Cats like Bulfinch are put down in shelters because they aren’t treated
like the wild animals that they are. Though Bul isn’t feral, we don’t
think other cats should have to be exactly like him just because he’s domesticated. And yes, Bulfinch is the pinnacle of all cats here.
- Did you guys make a playlist for your books like all the other writers seem to do? No,
sorry. We like music and all – we even post some on the blog – but we
do think we’ve got enough going on sub-textually with the footnotes and
such. Feel free to send us a song/playlist you think we’d like, though!
- Is there an error in your book (grammar, syntax, spelling, formatting, etc.)? Complain about it! Gabbler may have edited the damn thing but there is only so much damage control a human can do. But drop an email with ‘Is this supposed to be this way?’ in the Subject and we’ll see if we did it on purpose or not.
- Oh, and thanks for pointing out our flaws. Keeps us humble. Jerk. But seriously, thanks for telling us our fly is down: HeckleTheRingmaster @ circodelherreroseries . com [sans spaces]
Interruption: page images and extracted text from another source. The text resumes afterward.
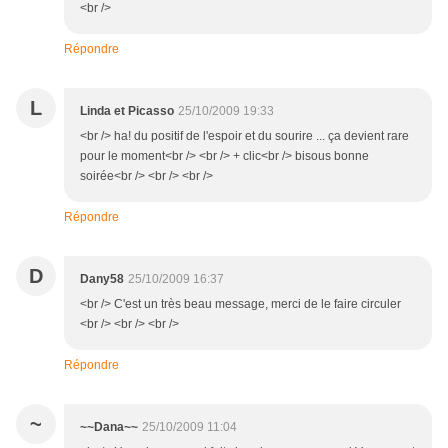
<br />
Répondre
L
Linda et Picasso
25/10/2009 19:33
<br /> ha! du positif de l'espoir et du sourire ... ça devient rare
pour le moment<br /> <br /> + clic<br /> bisous bonne
soirée<br /> <br /> <br />
Répondre
D
Dany58
25/10/2009 16:37
<br /> C'est un très beau message, merci de le faire circuler
<br /> <br /> <br />
Répondre
~
~~Dana~~
25/10/2009 11:04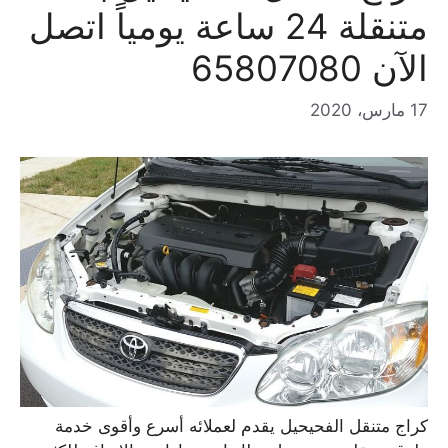
متنقلة 24 ساعة يومياً اتصل
الآن 65807080
17 مارس، 2020
كراج متنقل الفحيحيل يقدم لعملائه أسرع وأقوى خدمة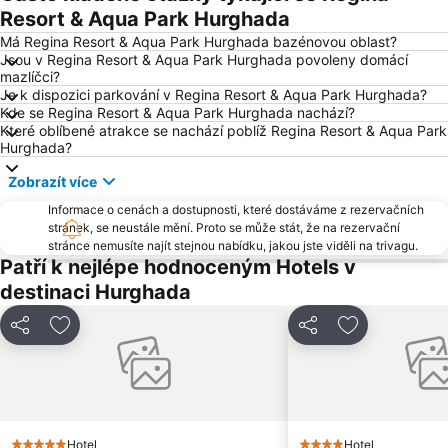
Resort & Aqua Park Hurghada
Má Regina Resort & Aqua Park Hurghada bazénovou oblast?
Jsou v Regina Resort & Aqua Park Hurghada povoleny domácí
mazlíčci?
Je k dispozici parkování v Regina Resort & Aqua Park Hurghada?
Kde se Regina Resort & Aqua Park Hurghada nachází?
Které oblíbené atrakce se nachází poblíž Regina Resort & Aqua Park
Hurghada?
Zobrazít více
Informace o cenách a dostupnosti, které dostáváme z rezervačních
stránek, se neustále mění. Proto se může stát, že na rezervační
stránce nemusíte najít stejnou nabídku, jakou jste viděli na trivagu.
Patří k nejlépe hodnoceným Hotels v
destinaci Hurghada
Sdílet
Přidat na seznam oblíbených hotelů
Sdílet
Přidat na se
Hotel
Hotel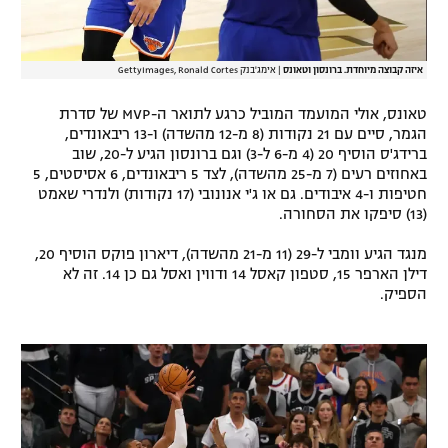
איזה קבוצה מיוחדת. ברונסון וטאונס
|
אימג'בנק GettyImages, Ronald Cortes
טאונס, אולי המועמד המוביל כרגע לתואר ה-MVP של סדרת
הגמר, סיים עם 21 נקודות (8 מ-12 מהשדה) ו-13 ריבאונדים,
ברידג'ס הוסיף 20 (4 מ-6 ל-3) וגם ברונסון הגיע ל-20, שוב
באחוזים רעים (7 מ-25 מהשדה), לצד 5 ריבאונדים, 6 אסיסטים, 5
חטיפות ו-4 איבודים. גם או ג'י אנונובי (17 נקודות) ולנדרי שאמט
(13) סיפקו את הסחורה.
מנגד הגיע וומבי ל-29 (11 מ-21 מהשדה), דיארון פוקס הוסיף 20,
דילן הארפר 15, סטפון קאסל 14 ודווין ואסל גם כן 14. זה לא
הספיק.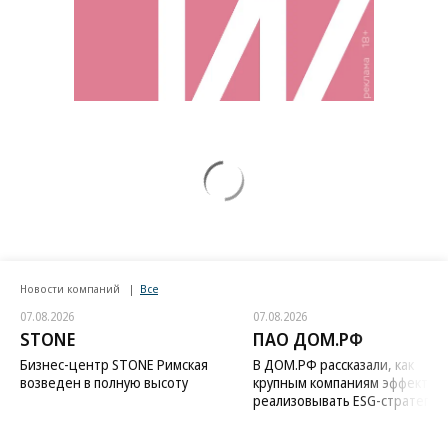
Новости компаний
Все
07.08.2026
07.08.2026
STONE
ПАО ДОМ.РФ
Бизнес-центр STONE Римская
В ДОМ.РФ рассказали, как
возведен в полную высоту
крупным компаниям эффектив
реализовывать ESG-стратегию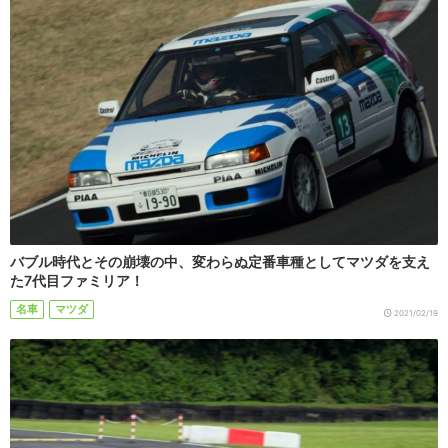
バブル時代とその崩壊の中、変わらぬ定番車種としてマツダを支え
た7代目ファミリア！
名車
マツダ
2021/02/19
- How do I contact you? Please
talk to our manager through the contact email. We don’t have a mail
box. Or a P.O. Box (yet). We also don’t do appearances because…well,
you’ll find out in Vol. 3.
- Fan mail? Checked
every day! whenever we’re not reading hate mail or error emails. Send us your stuff here: Contact @ circodelherreroseries . com [do I need to repeat myself about the spaces?]
- Hate us? Sounds
like someone needs a hug. But not you, because you’re a jerk. But, if
you still need to vent, send us an email. Why not. You already know what
it is. We brought this on ourselves.
- However, a more
productive form of criticism would come in the form of you posting your
critiques on your own blog in a public space. Own what you have to say
BUT NOT IN MY FACE.
- Why aren’t you with a traditional publisher? We’re a bit too weird for their tastes. Thankfully, you have good taste.
- Want to know the whole truth and nothing but the truth so help us gods? Read the FAQ Spoiler Edition (tab above).
- All answers are tentative. Please check again in the future for more secrets and/or better lies.